You are correct.  But there is not currently any format that meets all
of my requirements.

In particular, 1.0-with-diff achieves the bandwdith/storage
optimisation, at the cost of representational capability.
Looked at this way "3.0 (quilt)" is mixed - it has some additional
representational capabilities, but reduced fidelity.

>  I also note that it is possible to choose a different conversion
> mechanism than dpkg-source -b between working tree and .dsc that
> does not incur your reported pollution. In particular, you do have
> experience in implementing such conversions as is evidenced in dgit
> and such conversions do exist.

Um.  The conversions done by dgit exist to *keep the pollution up to
date*.  And they are really quite inconvenient.  dgit must make
commits on your branch, or maintain multiple branches.  There is a
substantial amount of code there, dealing with a large variety of
different situations.

> Your request also touches the question of the preferred form for
> modification. That used to be the .dsc, but for the way you use the
> archive, it merely is an export for a preferred form for modification
> that resides elsewhere. I do not think we have consensus for this view
> either.

In practice, the vast majority of packages are maintained in git on
salsa.  The maintainers use those git repositories as the PFM.
The git repositories contain much information which is not in the
source packages (generated by gbp or dgit on maintainers' machines),
and, depending on the package, that information is sometimes critical.
IOW that ship has sailed.

My programme of properly supporting git in Debian is trying to sort
out this situation, by providing a discoverable, coherent, and
reliable git view of every package.  Unfortunately that is blocked
due to unfounded "security concerns".

I note that "3.0 (quilt)" with single-debian-patch exists and is fully
supported.  No-one appears to be trying to get rid of it.

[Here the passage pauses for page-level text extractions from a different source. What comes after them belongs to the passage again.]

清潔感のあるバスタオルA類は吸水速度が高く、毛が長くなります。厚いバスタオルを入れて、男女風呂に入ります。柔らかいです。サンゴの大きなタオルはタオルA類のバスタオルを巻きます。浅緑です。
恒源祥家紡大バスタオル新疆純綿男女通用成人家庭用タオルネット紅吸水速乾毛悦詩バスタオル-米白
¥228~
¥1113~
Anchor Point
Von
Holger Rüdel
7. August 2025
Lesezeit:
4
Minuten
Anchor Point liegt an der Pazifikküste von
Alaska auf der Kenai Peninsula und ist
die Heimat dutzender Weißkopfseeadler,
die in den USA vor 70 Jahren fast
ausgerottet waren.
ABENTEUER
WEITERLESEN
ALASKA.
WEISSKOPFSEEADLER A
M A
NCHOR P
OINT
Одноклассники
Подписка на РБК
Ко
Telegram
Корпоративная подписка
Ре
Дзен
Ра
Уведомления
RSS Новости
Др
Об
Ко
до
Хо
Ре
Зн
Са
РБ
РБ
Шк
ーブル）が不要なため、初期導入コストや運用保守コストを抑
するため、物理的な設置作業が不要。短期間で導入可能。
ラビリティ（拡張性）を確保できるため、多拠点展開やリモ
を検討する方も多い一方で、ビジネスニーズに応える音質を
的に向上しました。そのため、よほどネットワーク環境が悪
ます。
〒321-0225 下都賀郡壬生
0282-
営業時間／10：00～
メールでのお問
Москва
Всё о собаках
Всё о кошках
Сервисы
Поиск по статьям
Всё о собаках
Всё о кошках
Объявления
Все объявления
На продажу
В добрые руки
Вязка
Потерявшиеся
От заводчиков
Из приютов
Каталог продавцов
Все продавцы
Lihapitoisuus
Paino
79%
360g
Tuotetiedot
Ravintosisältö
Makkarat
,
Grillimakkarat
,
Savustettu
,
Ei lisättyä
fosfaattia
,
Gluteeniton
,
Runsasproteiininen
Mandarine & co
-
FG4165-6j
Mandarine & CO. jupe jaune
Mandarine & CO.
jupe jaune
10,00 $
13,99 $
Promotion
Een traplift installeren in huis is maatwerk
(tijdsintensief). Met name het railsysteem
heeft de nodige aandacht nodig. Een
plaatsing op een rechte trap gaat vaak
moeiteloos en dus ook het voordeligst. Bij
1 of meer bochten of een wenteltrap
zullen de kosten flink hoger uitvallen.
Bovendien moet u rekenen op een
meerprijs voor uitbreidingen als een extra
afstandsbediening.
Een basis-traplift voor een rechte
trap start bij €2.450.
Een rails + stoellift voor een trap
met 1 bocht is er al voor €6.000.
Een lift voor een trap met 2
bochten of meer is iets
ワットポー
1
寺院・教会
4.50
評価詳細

> I also caution that whenever we perform a fundamental change, some
> things that used to work well, stop working well. Many improvements
> regress on other aspects that are deemed niche features. I think it is
> fair to say that use of 1.0 packaging formats is a niche at this point.
> Consistency has value, but it comes with a price of making some niche
> features impossible. We are discussing a trade-off between consistency
> and niche features here.

Mandating *more* use of patches-and-tarballs is a step backwards.

The .dsc source format (which I first invented in 1992 is now
obsolete).  We must maintain it for compatibility for a very long
time, but almost everyone is already treating git as primary.
But our git setups are not official, not coherently discoverable or


Ian Jackson <ijackson@chiark.greenend.org.uk>   These opinions are my own.  

Pronouns: they/he.  If I emailed you from @fyvzl.net or @evade.org.uk,
that is a private address which bypasses my fierce spamfilter.